Lembro-me de uma paciente, a Ana, que chegou ao consultório carregando um frasco de analgésicos que já não faziam efeito. Ela me contava, frustrada, como a mãe e a avó também tinham mãos deformadas por uma artrite severa. “É o meu destino, doutor?”, ela perguntou. A pergunta da Ana toca na ferida de quem vive com uma doença autoimune: a sensação de que o próprio corpo é um traidor programado por um código genético inalterável.
A verdade é que a genética não dita o seu destino, mas ela desenha o mapa do terreno onde a inflamação escolhe acampar. Quando falamos de doenças como a artrite reumatoide, o lúpus ou a espondilite anquilosante, não estamos falando de um único “gene do reumatismo”. Na verdade, o que herdamos é uma predisposição, uma sensibilidade maior do sistema imunológico a gatilhos que, para outras pessoas, passariam despercebidos.
Quando o sistema imunológico perde o norte
O sistema imunológico é como uma força de segurança de elite. Em um corpo sem predisposições autoimunes, ele é altamente preciso. Porém, em indivíduos com carga genética específica, essa força de segurança pode confundir proteínas das nossas articulações ou tecidos com invasores externos. Por que, então, a inflamação escolhe justamente os joelhos, os ombros ou as pequenas articulações das mãos?
A resposta reside na interação constante entre a nossa carga genética e o estresse mecânico. Imagine uma articulação que sofre microtraumas diários pelo uso repetitivo ou por uma biomecânica peculiar.
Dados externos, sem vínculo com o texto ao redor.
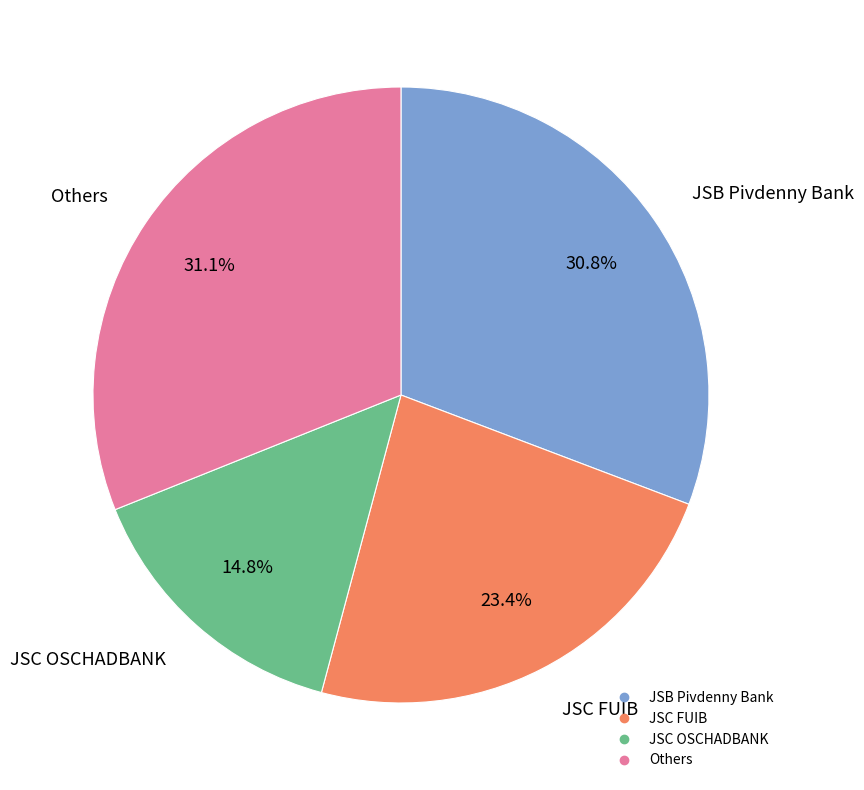

Count the number of slices in the pie.

4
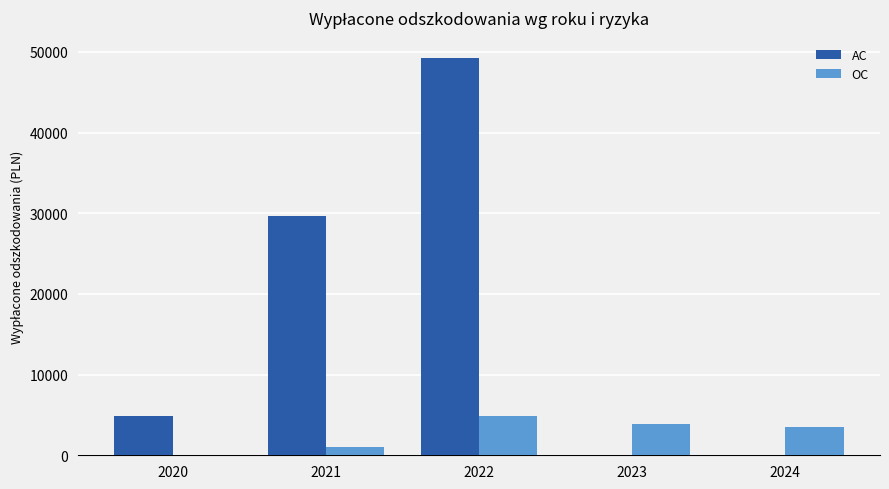

What is the spread (max minus min) of values at 2021?

28689.1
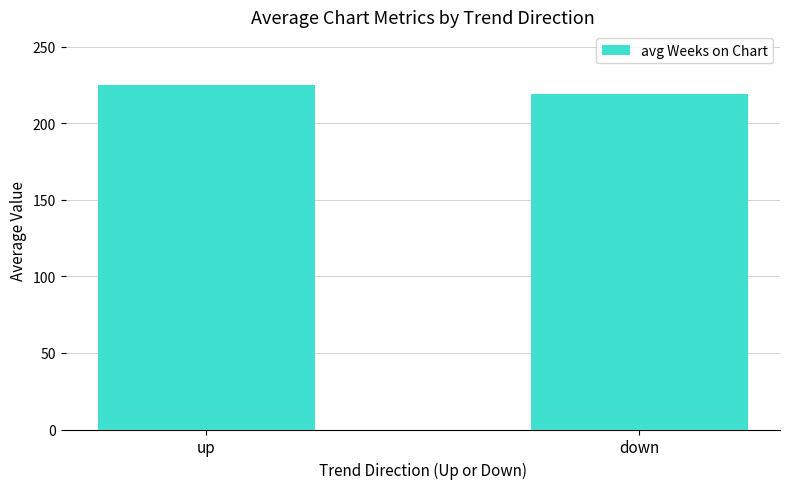

Is it true that the value at up is 225.0?

True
Essas pequenas lesões liberam sinais químicos no sangue. Se o seu sistema imunológico tem uma “assinatura genética” que o torna hipervigilante, ele vai interpretar esses sinais como um sinal de alerta máximo. O resultado é uma inflamação que não cessa, levando à rigidez matinal, ao inchaço persistente e, se não tratada, ao dano articular.
O peso da epigenética na balança da dor
Não é apenas o que veio no DNA que importa. Existe um conceito fascinante chamado epigenética: a forma como o ambiente “liga ou desliga” certos interruptores nos nossos genes. O hábito de fumar, o estresse crônico, a qualidade do sono e até a dieta influenciam diretamente como esses genes se expressam.
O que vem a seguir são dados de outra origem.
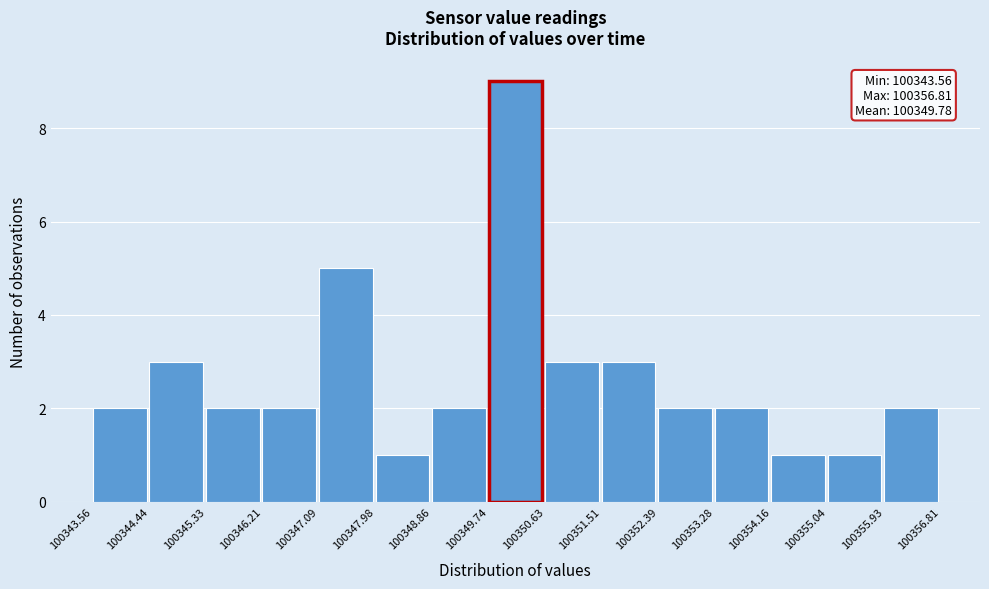

Over which range of the x-axis is the bar tallest?

100349.74 to 100350.63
Pense no exemplo prático do paciente com predisposição genética para artrite psoriásica. Se esse indivíduo mantém um estilo de vida inflamatório — com alto consumo de ultraprocessados e sedentarismo — ele está, essencialmente, dando combustível para o fogo. A articulação, que já tinha uma vulnerabilidade estrutural pela genética, torna-se o palco de um conflito que poderia ter sido evitado ou, no mínimo, controlado com muito mais sucesso.
O acompanhamento reumatológico vai muito além de prescrever medicamentos. Ele atua na interrupção desse ciclo vicioso. Com o auxílio de ferramentas como o ultrassom com Power Doppler, conseguimos enxergar a inflamação antes mesmo de ela causar a deformidade visível, permitindo uma intervenção precoce. Não se trata de mudar quem você é, mas de entender as vulnerabilidades do seu terreno para oferecer a proteção que ele precisa.
Se você sente aquela rigidez ao levantar da cama, que melhora com o movimento, ou nota que certas articulações parecem “reclamar” com mais frequência do que outras, não ignore. A dor crônica não é um aviso de que você deve apenas aprender a conviver com o sofrimento; é um sinal de que o seu sistema imunológico precisa de uma mediação técnica. Identificar o padrão da sua dor é o primeiro passo para retomar a autonomia sobre o próprio corpo, garantindo que o seu histórico familiar não seja o único roteiro escrito para a sua saúde. A medicina moderna nos deu as ferramentas para silenciar essa tempestade inflamatória; basta que saibamos escutar os sinais que o corpo envia antes que a história se repita.